Landgericht Berlin: Urteil vom 18. Februar 2021, Aktenzeichen: 27 O 662/19

„Wir ziehen mit der Zuversicht in die nächste Instanz“.

Prof. Dr. Martin Sabrow vom Leibniz-Zentrum für Zeithistorische Forschung gegenüber der TP Presseagentur Berlin zum Urteil des Landgerichts Berlin:

Das heutige Urteil des Berliner Landgerichts in der Auseinandersetzung über die Entschädigungsforderungen der Hohenzollern macht mich besorgt. Es qualifiziert eine Aussage des ZZF-Historikers Winfried Süß als unzulässige Tatsachenbehauptung, die in meinen Augen eine legitime Meinungsäußerung darstellt. Winfried Süß hatte 2019 in einem Interview „die Idee“ für problematisch erklärt, „dass es ein Mitspracherecht bei den historischen Darstellungen der Familie gibt, wenn diese Darstellungen durch Einrichtungen der öffentlichen Hand vorgenommen werden“. Das Landgericht hat die Bezugnahme auf eine keiner einzelnen Person zugeordneten Forderung als eine unzulässige Tatsachenbehauptung qualifiziert und erschwert damit die Erörterung einer seinerzeit im Raum stehenden und von der Presse aufgegriffenen Annahme. Damit schränkt das Urteil den öffentlichen Diskussionsrahmen in der Auseinandersetzung um das Hohenzollernerbe in untragbarer Weise ein. Ich sehe hier einen eklatanten Eingriff in die Wissenschaftsfreiheit, den die Zeitgeschichte als fachliche Disziplin nicht hinnehmen kann. Wir ziehen mit der Zuversicht in die nächste Instanz, dass diese Entscheidung revidiert wird, um die juristische Auslegung des Äußerungsrechts im Einklang mit dem Selbstverständnis unserer liberalen Diskussionskultur zu halten.

Zwischenzeitlich hat der Sprecher des Hohenzollernschen Familienverbandes eine öffentliche Erklärung abgegeben, in der er die wissenschaftliche Arbeit des ZZF lobt und versichert, keine weiteren Schritte in der Sache unternehmen zu wollen.

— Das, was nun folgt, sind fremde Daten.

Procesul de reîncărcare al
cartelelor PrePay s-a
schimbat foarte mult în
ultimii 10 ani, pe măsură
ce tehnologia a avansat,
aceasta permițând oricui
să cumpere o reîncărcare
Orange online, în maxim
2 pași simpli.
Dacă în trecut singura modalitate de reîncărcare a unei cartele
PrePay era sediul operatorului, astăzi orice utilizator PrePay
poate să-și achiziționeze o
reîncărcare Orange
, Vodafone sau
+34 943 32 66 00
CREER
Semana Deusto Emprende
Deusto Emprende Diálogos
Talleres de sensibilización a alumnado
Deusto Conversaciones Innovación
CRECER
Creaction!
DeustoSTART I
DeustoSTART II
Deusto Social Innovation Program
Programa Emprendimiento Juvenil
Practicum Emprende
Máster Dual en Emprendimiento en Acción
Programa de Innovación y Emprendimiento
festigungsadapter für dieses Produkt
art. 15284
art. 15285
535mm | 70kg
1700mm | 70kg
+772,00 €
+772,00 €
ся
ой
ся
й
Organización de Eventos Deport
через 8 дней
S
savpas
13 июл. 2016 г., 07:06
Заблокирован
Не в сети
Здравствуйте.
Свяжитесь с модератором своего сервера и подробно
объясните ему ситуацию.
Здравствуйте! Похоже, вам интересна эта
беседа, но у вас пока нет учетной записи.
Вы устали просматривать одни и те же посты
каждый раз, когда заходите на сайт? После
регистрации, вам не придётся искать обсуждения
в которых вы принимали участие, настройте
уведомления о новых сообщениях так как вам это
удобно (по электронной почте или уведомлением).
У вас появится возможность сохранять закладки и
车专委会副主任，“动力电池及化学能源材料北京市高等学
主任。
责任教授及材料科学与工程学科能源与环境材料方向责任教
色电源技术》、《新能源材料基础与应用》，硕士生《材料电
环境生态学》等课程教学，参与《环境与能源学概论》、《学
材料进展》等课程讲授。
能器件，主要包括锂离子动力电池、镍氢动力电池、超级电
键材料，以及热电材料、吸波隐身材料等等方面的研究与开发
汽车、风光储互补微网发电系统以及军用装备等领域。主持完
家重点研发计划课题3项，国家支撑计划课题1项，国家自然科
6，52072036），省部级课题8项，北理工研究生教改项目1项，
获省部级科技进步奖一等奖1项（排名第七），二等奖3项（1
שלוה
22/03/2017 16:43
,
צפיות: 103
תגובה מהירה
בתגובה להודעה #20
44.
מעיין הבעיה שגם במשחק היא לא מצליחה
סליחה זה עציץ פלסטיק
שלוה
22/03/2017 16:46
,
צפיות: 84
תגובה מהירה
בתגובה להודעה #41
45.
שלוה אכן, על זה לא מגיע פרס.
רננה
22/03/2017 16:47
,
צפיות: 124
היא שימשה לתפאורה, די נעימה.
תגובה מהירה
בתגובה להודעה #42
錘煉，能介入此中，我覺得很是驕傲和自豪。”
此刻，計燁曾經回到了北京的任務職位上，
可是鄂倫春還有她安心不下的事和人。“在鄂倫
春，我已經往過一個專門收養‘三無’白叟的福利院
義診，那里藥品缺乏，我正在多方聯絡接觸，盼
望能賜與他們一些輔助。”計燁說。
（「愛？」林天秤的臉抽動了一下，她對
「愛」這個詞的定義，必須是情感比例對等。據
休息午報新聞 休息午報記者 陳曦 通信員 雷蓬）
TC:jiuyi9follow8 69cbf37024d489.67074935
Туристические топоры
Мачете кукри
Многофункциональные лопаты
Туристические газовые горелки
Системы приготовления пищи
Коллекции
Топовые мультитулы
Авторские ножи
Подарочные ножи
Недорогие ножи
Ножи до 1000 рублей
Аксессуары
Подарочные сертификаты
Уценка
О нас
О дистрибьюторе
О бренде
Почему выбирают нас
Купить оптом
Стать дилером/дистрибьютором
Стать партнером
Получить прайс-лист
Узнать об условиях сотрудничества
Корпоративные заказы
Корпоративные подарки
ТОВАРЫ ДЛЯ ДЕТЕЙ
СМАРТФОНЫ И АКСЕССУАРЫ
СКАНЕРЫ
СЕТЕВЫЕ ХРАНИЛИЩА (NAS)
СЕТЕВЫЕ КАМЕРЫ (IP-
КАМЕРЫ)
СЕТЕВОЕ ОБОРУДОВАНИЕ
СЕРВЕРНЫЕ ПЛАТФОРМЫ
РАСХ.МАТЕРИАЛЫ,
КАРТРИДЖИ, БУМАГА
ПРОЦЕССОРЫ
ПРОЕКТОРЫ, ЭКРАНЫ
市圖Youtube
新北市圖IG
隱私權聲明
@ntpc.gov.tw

Ich finde es eine bemerkenswerte Doppelstrategie, vor Gericht „die richtige Darstellung von Fakten“ einzuklagen und gleichzeitig zu erklären, den Vorgang auf sich beruhen zu lassen. Auf solchem Boden gedeiht kein zeitgeschichtlicher Erkenntnisgewinn, und es kostet Wissenschaftler unnütz Zeit und Geld, die besser in Forschungsprojekte investiert wären statt in die juristische Wägung ihrer Worte. Aber in der Sache geht es nicht allein um die Hohenzollern und ihre Ansprüche, sondern um den Raum freier fachlicher Erörterung, den Wissenschaftler zu ihrer Entfaltung brauchen. Auf die Freihaltung dieses Raums werden wir vor Gericht in der nächsten Instanz bestehen müssen, damit wir zu der ruhigen wissenschaftlichen Arbeit zurückzukehren können, die auch das Haus Hohenzollern schätzt.